Directions – For this exercise, please find the lines in the entries that include the word "Owens" and copy them.

Exercise data –
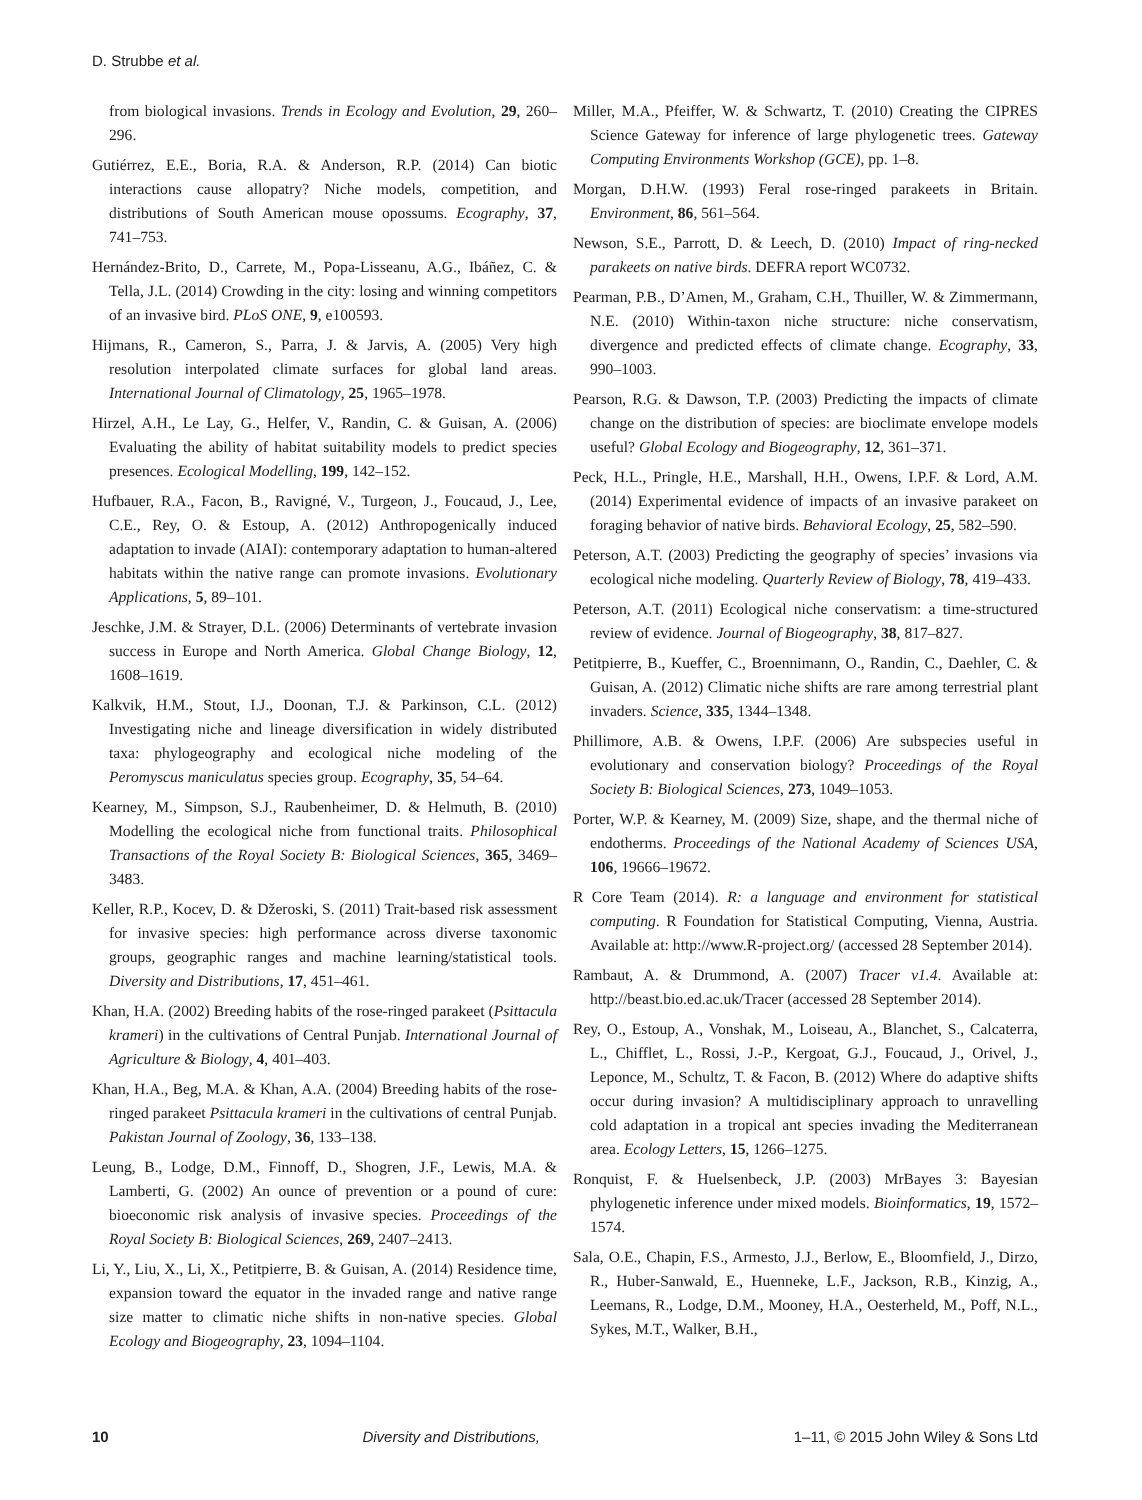D. Strubbe et al.
from biological invasions. Trends in Ecology and Evolution, 29, 260–296.
Gutiérrez, E.E., Boria, R.A. & Anderson, R.P. (2014) Can biotic interactions cause allopatry? Niche models, competition, and distributions of South American mouse opossums. Ecography, 37, 741–753.
Hernández-Brito, D., Carrete, M., Popa-Lisseanu, A.G., Ibáñez, C. & Tella, J.L. (2014) Crowding in the city: losing and winning competitors of an invasive bird. PLoS ONE, 9, e100593.
Hijmans, R., Cameron, S., Parra, J. & Jarvis, A. (2005) Very high resolution interpolated climate surfaces for global land areas. International Journal of Climatology, 25, 1965–1978.
Hirzel, A.H., Le Lay, G., Helfer, V., Randin, C. & Guisan, A. (2006) Evaluating the ability of habitat suitability models to predict species presences. Ecological Modelling, 199, 142–152.
Hufbauer, R.A., Facon, B., Ravigné, V., Turgeon, J., Foucaud, J., Lee, C.E., Rey, O. & Estoup, A. (2012) Anthropogenically induced adaptation to invade (AIAI): contemporary adaptation to human-altered habitats within the native range can promote invasions. Evolutionary Applications, 5, 89–101.
Jeschke, J.M. & Strayer, D.L. (2006) Determinants of vertebrate invasion success in Europe and North America. Global Change Biology, 12, 1608–1619.
Kalkvik, H.M., Stout, I.J., Doonan, T.J. & Parkinson, C.L. (2012) Investigating niche and lineage diversification in widely distributed taxa: phylogeography and ecological niche modeling of the Peromyscus maniculatus species group. Ecography, 35, 54–64.
Kearney, M., Simpson, S.J., Raubenheimer, D. & Helmuth, B. (2010) Modelling the ecological niche from functional traits. Philosophical Transactions of the Royal Society B: Biological Sciences, 365, 3469–3483.
Keller, R.P., Kocev, D. & Džeroski, S. (2011) Trait-based risk assessment for invasive species: high performance across diverse taxonomic groups, geographic ranges and machine learning/statistical tools. Diversity and Distributions, 17, 451–461.
Khan, H.A. (2002) Breeding habits of the rose-ringed parakeet (Psittacula krameri) in the cultivations of Central Punjab. International Journal of Agriculture & Biology, 4, 401–403.
Khan, H.A., Beg, M.A. & Khan, A.A. (2004) Breeding habits of the rose-ringed parakeet Psittacula krameri in the cultivations of central Punjab. Pakistan Journal of Zoology, 36, 133–138.
Leung, B., Lodge, D.M., Finnoff, D., Shogren, J.F., Lewis, M.A. & Lamberti, G. (2002) An ounce of prevention or a pound of cure: bioeconomic risk analysis of invasive species. Proceedings of the Royal Society B: Biological Sciences, 269, 2407–2413.
Li, Y., Liu, X., Li, X., Petitpierre, B. & Guisan, A. (2014) Residence time, expansion toward the equator in the invaded range and native range size matter to climatic niche shifts in non-native species. Global Ecology and Biogeography, 23, 1094–1104.
Miller, M.A., Pfeiffer, W. & Schwartz, T. (2010) Creating the CIPRES Science Gateway for inference of large phylogenetic trees. Gateway Computing Environments Workshop (GCE), pp. 1–8.
Morgan, D.H.W. (1993) Feral rose-ringed parakeets in Britain. Environment, 86, 561–564.
Newson, S.E., Parrott, D. & Leech, D. (2010) Impact of ring-necked parakeets on native birds. DEFRA report WC0732.
Pearman, P.B., D’Amen, M., Graham, C.H., Thuiller, W. & Zimmermann, N.E. (2010) Within-taxon niche structure: niche conservatism, divergence and predicted effects of climate change. Ecography, 33, 990–1003.
Pearson, R.G. & Dawson, T.P. (2003) Predicting the impacts of climate change on the distribution of species: are bioclimate envelope models useful? Global Ecology and Biogeography, 12, 361–371.
Peck, H.L., Pringle, H.E., Marshall, H.H., Owens, I.P.F. & Lord, A.M. (2014) Experimental evidence of impacts of an invasive parakeet on foraging behavior of native birds. Behavioral Ecology, 25, 582–590.
Peterson, A.T. (2003) Predicting the geography of species’ invasions via ecological niche modeling. Quarterly Review of Biology, 78, 419–433.
Peterson, A.T. (2011) Ecological niche conservatism: a time-structured review of evidence. Journal of Biogeography, 38, 817–827.
Petitpierre, B., Kueffer, C., Broennimann, O., Randin, C., Daehler, C. & Guisan, A. (2012) Climatic niche shifts are rare among terrestrial plant invaders. Science, 335, 1344–1348.
Phillimore, A.B. & Owens, I.P.F. (2006) Are subspecies useful in evolutionary and conservation biology? Proceedings of the Royal Society B: Biological Sciences, 273, 1049–1053.
Porter, W.P. & Kearney, M. (2009) Size, shape, and the thermal niche of endotherms. Proceedings of the National Academy of Sciences USA, 106, 19666–19672.
R Core Team (2014). R: a language and environment for statistical computing. R Foundation for Statistical Computing, Vienna, Austria. Available at: http://www.R-project.org/ (accessed 28 September 2014).
Rambaut, A. & Drummond, A. (2007) Tracer v1.4. Available at: http://beast.bio.ed.ac.uk/Tracer (accessed 28 September 2014).
Rey, O., Estoup, A., Vonshak, M., Loiseau, A., Blanchet, S., Calcaterra, L., Chifflet, L., Rossi, J.-P., Kergoat, G.J., Foucaud, J., Orivel, J., Leponce, M., Schultz, T. & Facon, B. (2012) Where do adaptive shifts occur during invasion? A multidisciplinary approach to unravelling cold adaptation in a tropical ant species invading the Mediterranean area. Ecology Letters, 15, 1266–1275.
Ronquist, F. & Huelsenbeck, J.P. (2003) MrBayes 3: Bayesian phylogenetic inference under mixed models. Bioinformatics, 19, 1572–1574.
Sala, O.E., Chapin, F.S., Armesto, J.J., Berlow, E., Bloomfield, J., Dirzo, R., Huber-Sanwald, E., Huenneke, L.F., Jackson, R.B., Kinzig, A., Leemans, R., Lodge, D.M., Mooney, H.A., Oesterheld, M., Poff, N.L., Sykes, M.T., Walker, B.H.,
10 Diversity and Distributions, 1–11, © 2015 John Wiley & Sons Ltd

Result of this exercise –
Peck, H.L., Pringle, H.E., Marshall, H.H., Owens, I.P.F. & Lord, A.M. (2014) Experimental evidence of impacts of an invasive parakeet on foraging behavior of native birds. Behavioral Ecology, 25, 582–590.
Phillimore, A.B. & Owens, I.P.F. (2006) Are subspecies useful in evolutionary and conservation biology? Proceedings of the Royal Society B: Biological Sciences, 273, 1049–1053.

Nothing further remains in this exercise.